Quelle importance accordez-vous aux coups de pied arrêtés, un domaine sur lequel vous avez progressé ces dernières années ?
« Tout est positif quand tu arrives ici jusqu'à ce qu'on te pose la question sur les coups de pied arrêtés. Lors de la première année et au début de la deuxième, vous m'avez souvent questionné à ce sujet. Mais surprise, après deux ans, plus personne ne pose cette question. C'est très positif. On est l'une des meilleures équipes d'Europe dans l'aspect offensif et défensif des coups de pied arrêtés.

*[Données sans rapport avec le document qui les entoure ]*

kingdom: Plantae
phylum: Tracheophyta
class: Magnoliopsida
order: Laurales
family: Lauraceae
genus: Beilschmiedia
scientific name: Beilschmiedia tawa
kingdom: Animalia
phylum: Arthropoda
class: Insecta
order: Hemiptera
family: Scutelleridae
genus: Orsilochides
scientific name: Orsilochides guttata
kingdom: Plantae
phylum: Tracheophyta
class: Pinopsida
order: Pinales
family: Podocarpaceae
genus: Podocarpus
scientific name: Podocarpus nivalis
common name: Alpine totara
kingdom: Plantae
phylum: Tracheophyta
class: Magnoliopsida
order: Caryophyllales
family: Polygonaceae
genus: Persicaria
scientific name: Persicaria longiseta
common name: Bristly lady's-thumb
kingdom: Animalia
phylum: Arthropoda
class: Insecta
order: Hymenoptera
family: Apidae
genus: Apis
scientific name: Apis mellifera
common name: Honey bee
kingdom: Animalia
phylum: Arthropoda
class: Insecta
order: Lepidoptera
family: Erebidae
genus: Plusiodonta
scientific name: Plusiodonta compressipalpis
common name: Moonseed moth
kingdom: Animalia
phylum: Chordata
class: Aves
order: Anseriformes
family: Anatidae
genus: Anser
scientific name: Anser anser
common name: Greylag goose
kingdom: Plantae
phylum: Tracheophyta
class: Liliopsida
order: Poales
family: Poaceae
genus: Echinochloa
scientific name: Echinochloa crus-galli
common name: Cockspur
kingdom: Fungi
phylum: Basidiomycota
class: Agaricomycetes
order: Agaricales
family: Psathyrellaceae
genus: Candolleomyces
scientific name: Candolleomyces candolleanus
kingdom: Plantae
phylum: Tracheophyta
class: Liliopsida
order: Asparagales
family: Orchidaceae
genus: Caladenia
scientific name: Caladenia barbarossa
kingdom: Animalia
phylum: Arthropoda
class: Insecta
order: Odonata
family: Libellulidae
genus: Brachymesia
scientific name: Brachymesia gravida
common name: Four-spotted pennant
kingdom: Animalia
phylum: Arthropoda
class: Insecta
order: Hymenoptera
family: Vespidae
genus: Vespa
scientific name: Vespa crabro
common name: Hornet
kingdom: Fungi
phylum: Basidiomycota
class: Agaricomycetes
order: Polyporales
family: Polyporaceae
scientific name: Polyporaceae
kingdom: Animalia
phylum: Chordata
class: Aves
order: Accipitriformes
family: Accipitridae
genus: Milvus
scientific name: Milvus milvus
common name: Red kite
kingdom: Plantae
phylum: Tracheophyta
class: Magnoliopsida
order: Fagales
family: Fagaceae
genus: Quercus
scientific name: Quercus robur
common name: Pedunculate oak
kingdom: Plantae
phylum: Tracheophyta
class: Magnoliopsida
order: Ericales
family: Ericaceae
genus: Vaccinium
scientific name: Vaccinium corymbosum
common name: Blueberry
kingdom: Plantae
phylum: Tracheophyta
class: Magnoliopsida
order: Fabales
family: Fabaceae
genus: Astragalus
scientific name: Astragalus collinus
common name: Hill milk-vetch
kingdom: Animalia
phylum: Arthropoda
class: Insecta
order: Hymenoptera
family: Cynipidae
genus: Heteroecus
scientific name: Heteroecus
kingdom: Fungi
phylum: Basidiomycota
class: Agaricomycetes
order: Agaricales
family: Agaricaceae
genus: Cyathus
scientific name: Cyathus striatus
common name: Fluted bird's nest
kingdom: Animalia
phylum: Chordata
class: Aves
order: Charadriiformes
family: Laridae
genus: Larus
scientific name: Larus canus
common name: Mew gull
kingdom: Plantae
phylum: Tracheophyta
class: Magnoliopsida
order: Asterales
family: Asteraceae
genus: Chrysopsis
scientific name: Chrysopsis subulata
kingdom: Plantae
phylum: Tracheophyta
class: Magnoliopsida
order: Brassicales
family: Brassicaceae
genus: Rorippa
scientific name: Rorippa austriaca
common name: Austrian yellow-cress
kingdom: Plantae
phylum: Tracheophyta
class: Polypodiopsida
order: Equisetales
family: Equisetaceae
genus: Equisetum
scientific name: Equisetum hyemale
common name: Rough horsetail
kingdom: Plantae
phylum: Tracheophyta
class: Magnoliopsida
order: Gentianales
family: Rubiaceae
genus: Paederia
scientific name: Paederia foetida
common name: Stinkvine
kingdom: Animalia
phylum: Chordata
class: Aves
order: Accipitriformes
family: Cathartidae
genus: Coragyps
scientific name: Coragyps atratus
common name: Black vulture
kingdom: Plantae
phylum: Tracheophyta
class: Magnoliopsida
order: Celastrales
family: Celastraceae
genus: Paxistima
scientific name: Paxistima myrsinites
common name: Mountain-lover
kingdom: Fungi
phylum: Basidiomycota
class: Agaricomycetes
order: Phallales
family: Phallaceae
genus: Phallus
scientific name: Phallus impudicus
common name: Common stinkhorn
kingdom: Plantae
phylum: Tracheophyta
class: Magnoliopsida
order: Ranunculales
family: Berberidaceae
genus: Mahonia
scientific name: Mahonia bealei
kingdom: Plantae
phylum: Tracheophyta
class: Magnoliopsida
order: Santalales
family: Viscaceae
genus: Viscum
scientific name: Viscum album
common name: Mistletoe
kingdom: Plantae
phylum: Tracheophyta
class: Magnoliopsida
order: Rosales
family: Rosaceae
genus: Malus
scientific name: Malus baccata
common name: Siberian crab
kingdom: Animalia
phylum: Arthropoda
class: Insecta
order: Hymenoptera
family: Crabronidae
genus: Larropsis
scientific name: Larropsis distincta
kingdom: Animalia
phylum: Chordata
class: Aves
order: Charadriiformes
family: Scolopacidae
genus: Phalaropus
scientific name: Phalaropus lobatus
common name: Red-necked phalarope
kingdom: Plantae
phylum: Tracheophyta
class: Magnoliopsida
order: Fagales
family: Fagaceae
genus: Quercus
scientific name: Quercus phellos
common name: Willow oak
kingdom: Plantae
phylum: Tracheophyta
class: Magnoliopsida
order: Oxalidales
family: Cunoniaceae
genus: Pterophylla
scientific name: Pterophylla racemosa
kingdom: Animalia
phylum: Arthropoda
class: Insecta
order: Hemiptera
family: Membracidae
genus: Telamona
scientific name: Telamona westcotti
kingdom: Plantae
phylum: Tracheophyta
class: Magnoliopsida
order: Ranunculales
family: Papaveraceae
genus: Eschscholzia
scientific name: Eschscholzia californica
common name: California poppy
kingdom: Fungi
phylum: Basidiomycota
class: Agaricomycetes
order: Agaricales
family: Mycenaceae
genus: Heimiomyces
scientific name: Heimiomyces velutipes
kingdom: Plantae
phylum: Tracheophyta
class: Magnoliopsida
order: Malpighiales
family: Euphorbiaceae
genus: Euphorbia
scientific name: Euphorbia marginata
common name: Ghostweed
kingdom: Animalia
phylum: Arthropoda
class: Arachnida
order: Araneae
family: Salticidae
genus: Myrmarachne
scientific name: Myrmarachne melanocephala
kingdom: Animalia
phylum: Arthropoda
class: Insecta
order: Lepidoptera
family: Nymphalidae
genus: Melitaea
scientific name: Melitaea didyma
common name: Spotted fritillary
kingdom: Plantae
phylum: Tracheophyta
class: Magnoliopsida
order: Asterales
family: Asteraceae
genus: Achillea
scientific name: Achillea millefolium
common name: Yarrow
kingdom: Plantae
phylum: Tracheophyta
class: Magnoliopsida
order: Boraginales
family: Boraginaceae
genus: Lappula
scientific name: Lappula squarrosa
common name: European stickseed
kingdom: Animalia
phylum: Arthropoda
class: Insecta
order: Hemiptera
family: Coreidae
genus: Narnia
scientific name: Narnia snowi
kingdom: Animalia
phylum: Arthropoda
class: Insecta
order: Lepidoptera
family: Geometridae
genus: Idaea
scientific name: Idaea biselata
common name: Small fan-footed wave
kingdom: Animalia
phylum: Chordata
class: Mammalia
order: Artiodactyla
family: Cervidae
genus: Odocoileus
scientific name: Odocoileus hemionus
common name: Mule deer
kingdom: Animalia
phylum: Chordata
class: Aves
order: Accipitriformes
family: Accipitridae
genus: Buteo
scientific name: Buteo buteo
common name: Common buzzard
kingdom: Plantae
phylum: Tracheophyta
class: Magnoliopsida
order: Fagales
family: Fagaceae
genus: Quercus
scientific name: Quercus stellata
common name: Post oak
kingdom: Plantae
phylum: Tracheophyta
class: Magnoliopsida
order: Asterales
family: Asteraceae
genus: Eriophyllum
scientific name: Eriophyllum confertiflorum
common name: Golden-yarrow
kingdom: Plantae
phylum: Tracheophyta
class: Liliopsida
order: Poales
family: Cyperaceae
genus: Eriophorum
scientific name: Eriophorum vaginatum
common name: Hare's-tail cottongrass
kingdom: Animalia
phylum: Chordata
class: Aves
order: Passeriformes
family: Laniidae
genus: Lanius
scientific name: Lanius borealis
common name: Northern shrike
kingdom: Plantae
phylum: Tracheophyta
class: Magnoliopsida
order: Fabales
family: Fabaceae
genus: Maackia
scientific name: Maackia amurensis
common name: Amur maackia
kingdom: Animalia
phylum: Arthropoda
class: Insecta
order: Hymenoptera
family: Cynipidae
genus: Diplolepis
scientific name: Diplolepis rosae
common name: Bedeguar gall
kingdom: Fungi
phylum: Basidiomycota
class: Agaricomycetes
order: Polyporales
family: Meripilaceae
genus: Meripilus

Les statistiques le montrent en Ligue des Champions et en Ligue 1. On en a parlé cette semaine avec l'équipe. Il faut toujours être prêt et attentif, même si on s'est beaucoup amélioré dessus. C'est grâce surtout à Rafel Pol, Borja Alvarez et Guillem Hernandez qui ont tous les trois fait un travail incroyable. On continue d'améliorer ce secteur du jeu.»